I think the changes that need to be made are not ones that will ever be made from a top-down hierarchy. I see the use of social media in how it can transform the delivery of education, perhaps even at a grassroots level. It is happening in such an explosive way that educational organizations that are not prepared to embrace and/or address changes in technology. I think what we are talking about could be considered a generational difference. Describing it that way is a little blunt, but I know many people because of their age, are not accepting of new technologies. Educational organizations are often slow to make radical changes. That is one of the negatives of an organization, but it can also be its strength because of its consistency. We do not want organizations to make radical changes all of the time because you risk having no one understanding where that organization is going.
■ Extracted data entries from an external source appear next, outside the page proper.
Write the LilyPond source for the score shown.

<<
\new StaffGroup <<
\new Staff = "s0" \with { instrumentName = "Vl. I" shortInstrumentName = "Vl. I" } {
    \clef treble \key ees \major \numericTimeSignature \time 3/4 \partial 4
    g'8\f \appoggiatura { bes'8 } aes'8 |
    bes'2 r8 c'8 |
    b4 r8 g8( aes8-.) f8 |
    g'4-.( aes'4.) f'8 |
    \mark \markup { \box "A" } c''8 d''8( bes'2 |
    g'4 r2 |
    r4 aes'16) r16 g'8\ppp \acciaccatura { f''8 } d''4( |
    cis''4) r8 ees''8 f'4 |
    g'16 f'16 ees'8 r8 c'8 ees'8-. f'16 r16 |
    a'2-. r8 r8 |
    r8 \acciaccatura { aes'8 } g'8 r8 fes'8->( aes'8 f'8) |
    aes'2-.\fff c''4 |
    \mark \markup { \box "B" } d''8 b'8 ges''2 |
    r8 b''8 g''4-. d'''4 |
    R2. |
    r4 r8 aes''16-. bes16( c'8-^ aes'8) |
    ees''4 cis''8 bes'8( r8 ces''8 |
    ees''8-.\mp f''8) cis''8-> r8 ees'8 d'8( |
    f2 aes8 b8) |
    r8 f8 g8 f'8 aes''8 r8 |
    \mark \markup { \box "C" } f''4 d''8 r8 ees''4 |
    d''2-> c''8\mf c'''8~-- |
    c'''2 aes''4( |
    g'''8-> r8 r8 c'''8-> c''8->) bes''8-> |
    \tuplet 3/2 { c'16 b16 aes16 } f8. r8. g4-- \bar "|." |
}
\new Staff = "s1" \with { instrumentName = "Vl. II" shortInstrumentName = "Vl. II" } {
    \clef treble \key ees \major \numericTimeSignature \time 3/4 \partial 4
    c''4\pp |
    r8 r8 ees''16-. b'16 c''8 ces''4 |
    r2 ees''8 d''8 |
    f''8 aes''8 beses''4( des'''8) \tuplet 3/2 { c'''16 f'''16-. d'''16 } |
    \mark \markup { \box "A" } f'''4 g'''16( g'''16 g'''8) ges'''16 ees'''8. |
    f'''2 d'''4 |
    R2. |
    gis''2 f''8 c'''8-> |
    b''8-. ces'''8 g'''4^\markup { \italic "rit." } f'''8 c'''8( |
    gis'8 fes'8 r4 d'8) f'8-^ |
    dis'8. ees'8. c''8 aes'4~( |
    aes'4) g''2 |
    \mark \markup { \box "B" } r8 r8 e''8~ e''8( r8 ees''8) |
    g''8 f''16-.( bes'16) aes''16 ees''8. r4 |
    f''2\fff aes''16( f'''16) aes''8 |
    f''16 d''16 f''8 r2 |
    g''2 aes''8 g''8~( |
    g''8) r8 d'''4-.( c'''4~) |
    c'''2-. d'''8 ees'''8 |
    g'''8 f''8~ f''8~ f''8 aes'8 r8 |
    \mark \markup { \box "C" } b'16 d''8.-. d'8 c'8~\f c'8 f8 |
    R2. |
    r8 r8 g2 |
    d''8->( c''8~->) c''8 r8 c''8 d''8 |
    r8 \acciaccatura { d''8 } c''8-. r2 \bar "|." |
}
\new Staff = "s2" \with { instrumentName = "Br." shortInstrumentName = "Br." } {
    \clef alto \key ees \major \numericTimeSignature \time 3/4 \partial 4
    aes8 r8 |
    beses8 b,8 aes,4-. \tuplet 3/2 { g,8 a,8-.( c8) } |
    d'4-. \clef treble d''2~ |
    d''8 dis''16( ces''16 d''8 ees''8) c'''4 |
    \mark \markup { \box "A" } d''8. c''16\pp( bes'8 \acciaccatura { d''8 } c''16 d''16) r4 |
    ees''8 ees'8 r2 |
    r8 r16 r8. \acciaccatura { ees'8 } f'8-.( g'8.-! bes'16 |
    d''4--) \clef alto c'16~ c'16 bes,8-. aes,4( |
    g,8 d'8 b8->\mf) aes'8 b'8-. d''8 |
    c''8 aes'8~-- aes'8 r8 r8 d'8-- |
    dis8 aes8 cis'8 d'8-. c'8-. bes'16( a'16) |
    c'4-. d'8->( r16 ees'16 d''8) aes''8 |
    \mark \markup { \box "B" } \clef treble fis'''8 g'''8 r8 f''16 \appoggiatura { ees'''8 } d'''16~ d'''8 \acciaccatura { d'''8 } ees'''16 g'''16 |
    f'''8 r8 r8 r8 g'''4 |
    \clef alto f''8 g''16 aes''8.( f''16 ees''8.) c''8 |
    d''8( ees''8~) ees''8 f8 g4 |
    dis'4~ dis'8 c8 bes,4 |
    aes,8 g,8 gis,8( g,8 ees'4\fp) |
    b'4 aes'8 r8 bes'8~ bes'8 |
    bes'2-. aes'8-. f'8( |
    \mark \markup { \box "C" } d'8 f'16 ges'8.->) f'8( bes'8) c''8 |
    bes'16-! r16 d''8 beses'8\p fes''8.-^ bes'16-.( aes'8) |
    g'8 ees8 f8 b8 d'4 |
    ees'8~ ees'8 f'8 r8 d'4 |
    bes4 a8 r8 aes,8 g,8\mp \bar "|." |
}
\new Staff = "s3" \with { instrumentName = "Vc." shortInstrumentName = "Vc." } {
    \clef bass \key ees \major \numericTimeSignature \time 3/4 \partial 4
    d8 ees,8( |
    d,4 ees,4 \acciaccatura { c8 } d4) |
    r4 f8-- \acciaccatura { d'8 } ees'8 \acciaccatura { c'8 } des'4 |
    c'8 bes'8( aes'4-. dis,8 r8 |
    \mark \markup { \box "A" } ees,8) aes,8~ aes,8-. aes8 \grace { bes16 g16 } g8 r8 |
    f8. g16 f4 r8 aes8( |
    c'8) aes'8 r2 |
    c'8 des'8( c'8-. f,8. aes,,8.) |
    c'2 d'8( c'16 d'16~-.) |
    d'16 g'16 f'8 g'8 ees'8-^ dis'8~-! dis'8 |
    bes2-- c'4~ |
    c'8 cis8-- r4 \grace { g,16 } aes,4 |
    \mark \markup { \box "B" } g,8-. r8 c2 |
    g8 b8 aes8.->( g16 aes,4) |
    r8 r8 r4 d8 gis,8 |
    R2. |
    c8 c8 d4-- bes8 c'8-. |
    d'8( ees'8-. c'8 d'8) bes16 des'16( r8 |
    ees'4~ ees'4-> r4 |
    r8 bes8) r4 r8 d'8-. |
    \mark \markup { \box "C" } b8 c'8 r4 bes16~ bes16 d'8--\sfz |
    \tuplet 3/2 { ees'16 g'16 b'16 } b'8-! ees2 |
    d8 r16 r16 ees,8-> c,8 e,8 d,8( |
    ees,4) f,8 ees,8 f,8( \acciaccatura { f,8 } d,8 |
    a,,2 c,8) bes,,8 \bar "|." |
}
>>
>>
When I look at things like free open access medical education movements which has really been influential in Emergency medicine, I look at the way that my residents are looking at study references and are sharing it with each other. It is a radically different approach to learning that I ever experienced as a trainee. Now, for many of the programs that I do, I do a reverse classroom model. I realized that I can use technology to increase the efficiency of my time and at the same time increase the quality of the educational experience. I am going from a very linear process of learning to a much more integrated and bidirectional process through the use of technology.
How do you think technology has impacted Emergency Medicine?
There is culture in Emergency Medicine to be early adopters. I think that the culture of Emergency Medicine is pioneering, but also has the need to be creative and adaptive. When technology make itself available, physicians within Emergency Medicine want to use it because it will solve problems that are immediately present. There is a practical and creative culture that says let’s adopt and let’s use technology. A good example in terms of clinical technology is point of care ultrasound. In the last ten years, I have seen point of care ultrasound go from unusable to now, when I do not think that one of my residents can see someone with an upper respiratory infection without ultra-sounding their entire organ system. With the free open access medical education movement, which was really developed by an emergency physician and an international Emergency Medicine conference, the idea of democratizing information, sharing, and the subsequent refining of the information has emerged. I think that this speaks to a community that faces a lot of challenges. Most physicians at some point in their training are trained in Emergency Medicine, whether it is as a medical student or a resident. There is a large cohort of learners that need to be taught from all specialties. I think the need to have resources to meet this challenge, in a clinical context, needs a large cohort of trainees with the creative and early-adoptive spirit. The discipline of Emergency Medicine is regarded as high quality bedside teachers and innovators within education and I think that technology is a tool which can improve the process of medicine.